According to the authors:
- In general, an increase in SSRI sales of one pill per person per year -- about a 12 percent increase over year 2000 sales levels -- is associated with a decrease in deaths from suicide of about 5 percent.
- Now that SSRIs are off patent, spending an additional $20,000 on them in the United States could avert one death from suicide.
- That is a cost per life saved far below the cost of most other public health or regulatory government intervention.
Despite clinical evidence that antidepressant use may increase the risk of non-lethal suicidal behavior in pediatric patients, the authors find that the protective effect of SSRI sales on suicide mortality is largest, in both proportional and absolute terms, for people aged 15-24.

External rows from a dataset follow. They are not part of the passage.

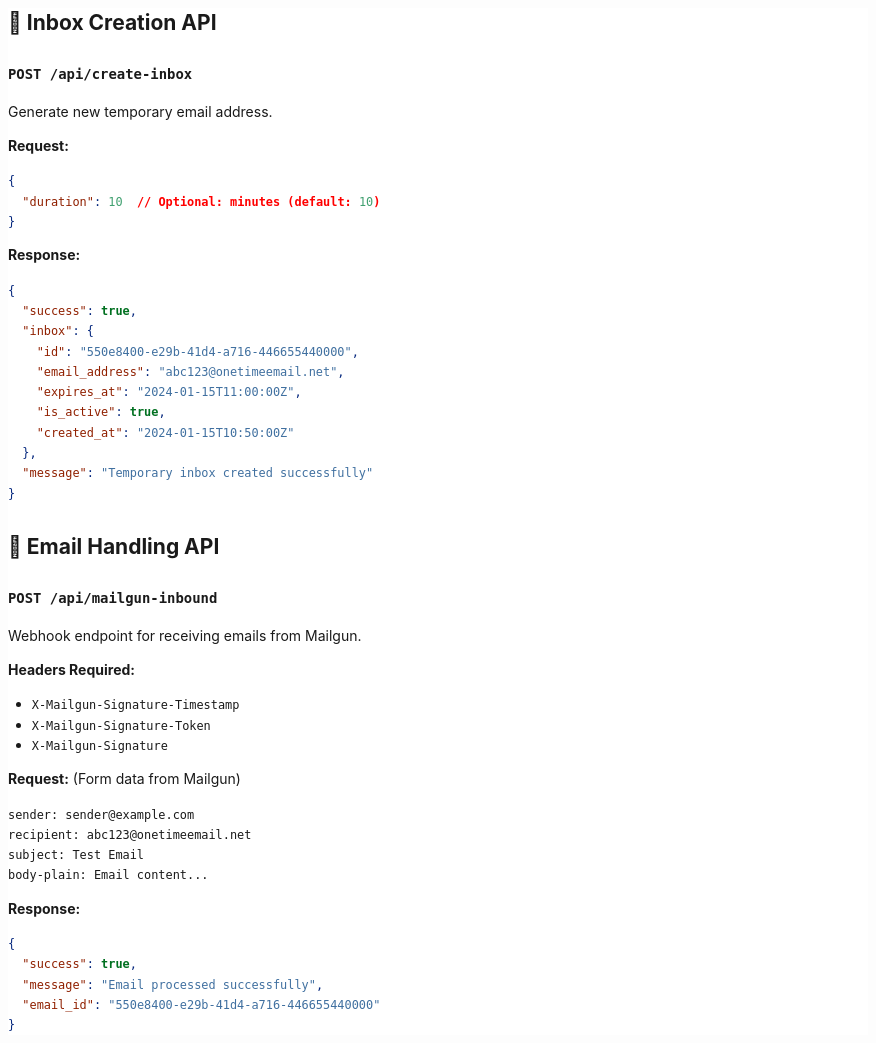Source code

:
 ```json
```

## 📮 **Inbox Creation API**

### `POST /api/create-inbox`
Generate new temporary email address.

**Request:**
```json
{
  "duration": 10  // Optional: minutes (default: 10)
}
```

**Response:**
```json
{
  "success": true,
  "inbox": {
    "id": "550e8400-e29b-41d4-a716-446655440000",
    "email_address": "abc123@onetimeemail.net",
    "expires_at": "2024-01-15T11:00:00Z",
    "is_active": true,
    "created_at": "2024-01-15T10:50:00Z"
  },
  "message": "Temporary inbox created successfully"
}
```

## 📧 **Email Handling API**

### `POST /api/mailgun-inbound`
Webhook endpoint for receiving emails from Mailgun.

**Headers Required:**
- `X-Mailgun-Signature-Timestamp`
- `X-Mailgun-Signature-Token` 
- `X-Mailgun-Signature`

**Request:** (Form data from Mailgun)
```
sender: sender@example.com
recipient: abc123@onetimeemail.net
subject: Test Email
body-plain: Email content...
```

**Response:**
```json
{
  "success": true,
  "message": "Email processed successfully",
  "email_id": "550e8400-e29b-41d4-a716-446655440000"
}
```
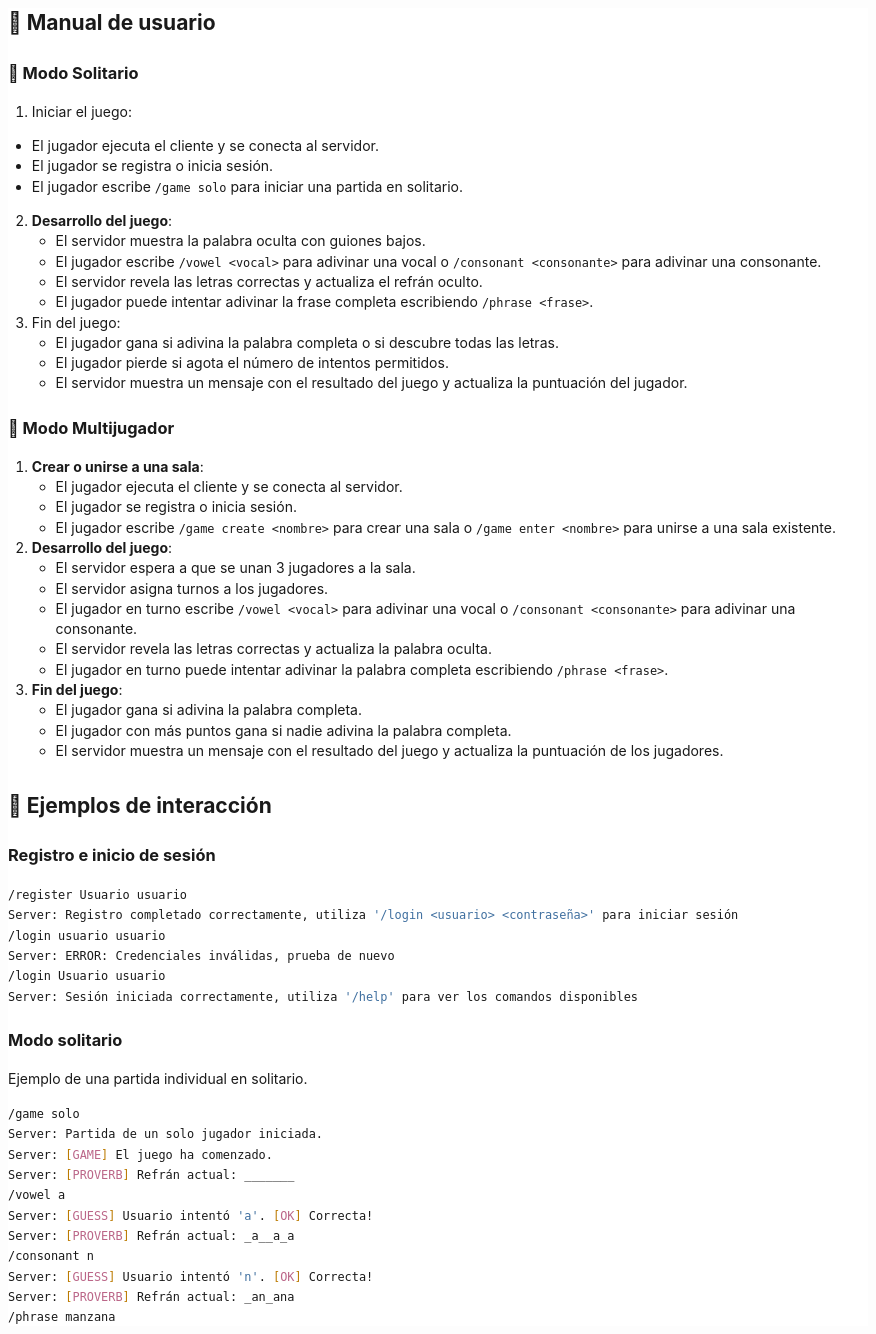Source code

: ## 📜 Manual de usuario
### 🔹 Modo Solitario
1.  Iniciar el juego:
- El jugador ejecuta el cliente y se conecta al servidor.
- El jugador se registra o inicia sesión.
- El jugador escribe `/game solo` para iniciar una partida en solitario.
2. **Desarrollo del juego**:
    - El servidor muestra la palabra oculta con guiones bajos.
    - El jugador escribe `/vowel <vocal>` para adivinar una vocal o `/consonant <consonante>` para adivinar una consonante.
    - El servidor revela las letras correctas y actualiza el refrán oculto.
    - El jugador puede intentar adivinar la frase completa escribiendo `/phrase <frase>`.
3. Fin del juego:
    - El jugador gana si adivina la palabra completa o si descubre todas las letras.
    - El jugador pierde si agota el número de intentos permitidos.
    - El servidor muestra un mensaje con el resultado del juego y actualiza la puntuación del jugador.
### 🔹 Modo Multijugador
1. **Crear o unirse a una sala**:
    - El jugador ejecuta el cliente y se conecta al servidor.
    - El jugador se registra o inicia sesión.
    - El jugador escribe `/game create <nombre>` para crear una sala o `/game enter <nombre>` para unirse a una sala existente.
2. **Desarrollo del juego**:
    - El servidor espera a que se unan 3 jugadores a la sala.
    - El servidor asigna turnos a los jugadores.
    - El jugador en turno escribe `/vowel <vocal>` para adivinar una vocal o `/consonant <consonante>` para adivinar una consonante.
    - El servidor revela las letras correctas y actualiza la palabra oculta.
    - El jugador en turno puede intentar adivinar la palabra completa escribiendo `/phrase <frase>`.
3. **Fin del juego**:
    - El jugador gana si adivina la palabra completa.
    - El jugador con más puntos gana si nadie adivina la palabra completa.
    - El servidor muestra un mensaje con el resultado del juego y actualiza la puntuación de los jugadores.

## 🔹 Ejemplos de interacción
### Registro e inicio de sesión
```bash
/register Usuario usuario
Server: Registro completado correctamente, utiliza '/login <usuario> <contraseña>' para iniciar sesión
/login usuario usuario
Server: ERROR: Credenciales inválidas, prueba de nuevo
/login Usuario usuario
Server: Sesión iniciada correctamente, utiliza '/help' para ver los comandos disponibles
```
### Modo solitario
Ejemplo de una partida individual en solitario.
```bash
/game solo
Server: Partida de un solo jugador iniciada.
Server: [GAME] El juego ha comenzado.
Server: [PROVERB] Refrán actual: _______
/vowel a
Server: [GUESS] Usuario intentó 'a'. [OK] Correcta!
Server: [PROVERB] Refrán actual: _a__a_a
/consonant n
Server: [GUESS] Usuario intentó 'n'. [OK] Correcta!
Server: [PROVERB] Refrán actual: _an_ana
/phrase manzana
```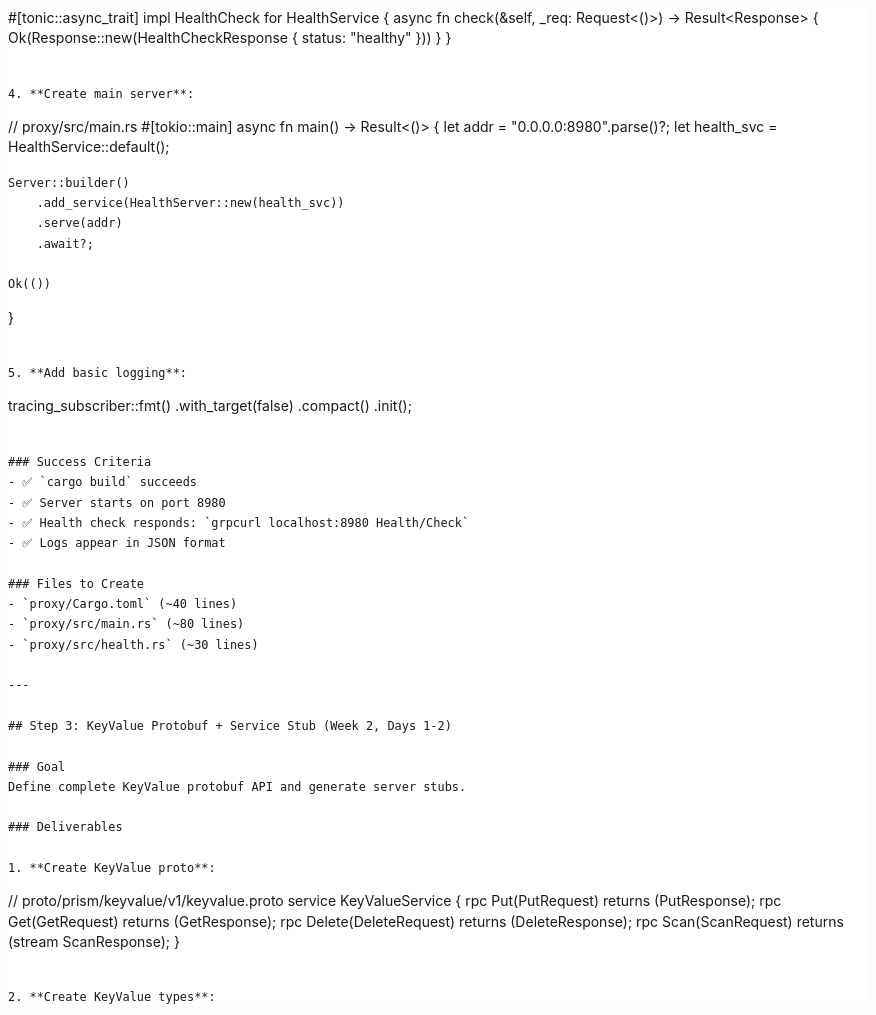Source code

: #[tonic::async_trait]
impl HealthCheck for HealthService {
    async fn check(&self, _req: Request<()>) -> Result<Response<HealthCheckResponse>> {
        Ok(Response::new(HealthCheckResponse { status: "healthy" }))
    }
}
```text

4. **Create main server**:
```
// proxy/src/main.rs
#[tokio::main]
async fn main() -> Result<()> {
    let addr = "0.0.0.0:8980".parse()?;
    let health_svc = HealthService::default();

    Server::builder()
        .add_service(HealthServer::new(health_svc))
        .serve(addr)
        .await?;

    Ok(())
}
```text

5. **Add basic logging**:
```
tracing_subscriber::fmt()
    .with_target(false)
    .compact()
    .init();
```text

### Success Criteria
- ✅ `cargo build` succeeds
- ✅ Server starts on port 8980
- ✅ Health check responds: `grpcurl localhost:8980 Health/Check`
- ✅ Logs appear in JSON format

### Files to Create
- `proxy/Cargo.toml` (~40 lines)
- `proxy/src/main.rs` (~80 lines)
- `proxy/src/health.rs` (~30 lines)

---

## Step 3: KeyValue Protobuf + Service Stub (Week 2, Days 1-2)

### Goal
Define complete KeyValue protobuf API and generate server stubs.

### Deliverables

1. **Create KeyValue proto**:
```
// proto/prism/keyvalue/v1/keyvalue.proto
service KeyValueService {
  rpc Put(PutRequest) returns (PutResponse);
  rpc Get(GetRequest) returns (GetResponse);
  rpc Delete(DeleteRequest) returns (DeleteResponse);
  rpc Scan(ScanRequest) returns (stream ScanResponse);
}
```text

2. **Create KeyValue types**:
```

These estimates of SSRI effects improve on those from randomized clinical trials (RCTs). Although RCTs are the "gold standard" for the study of treatment effectiveness in the medical literature, they have important limitations, such as sample sizes that are too small and the fact that people at high risk for suicide are often excluded from trials for ethical reasons, say the authors.
Source: Linda Gorman, "Anti-Depressants Reduce Suicide," NBER Digest, November 2007; based upon: Jens Ludwig, Dave E. Marcotte and Karen Norberg, "Anti-Depressants and Suicide," Working Paper No. 12906, National Bureau of Economic Research, February 2007.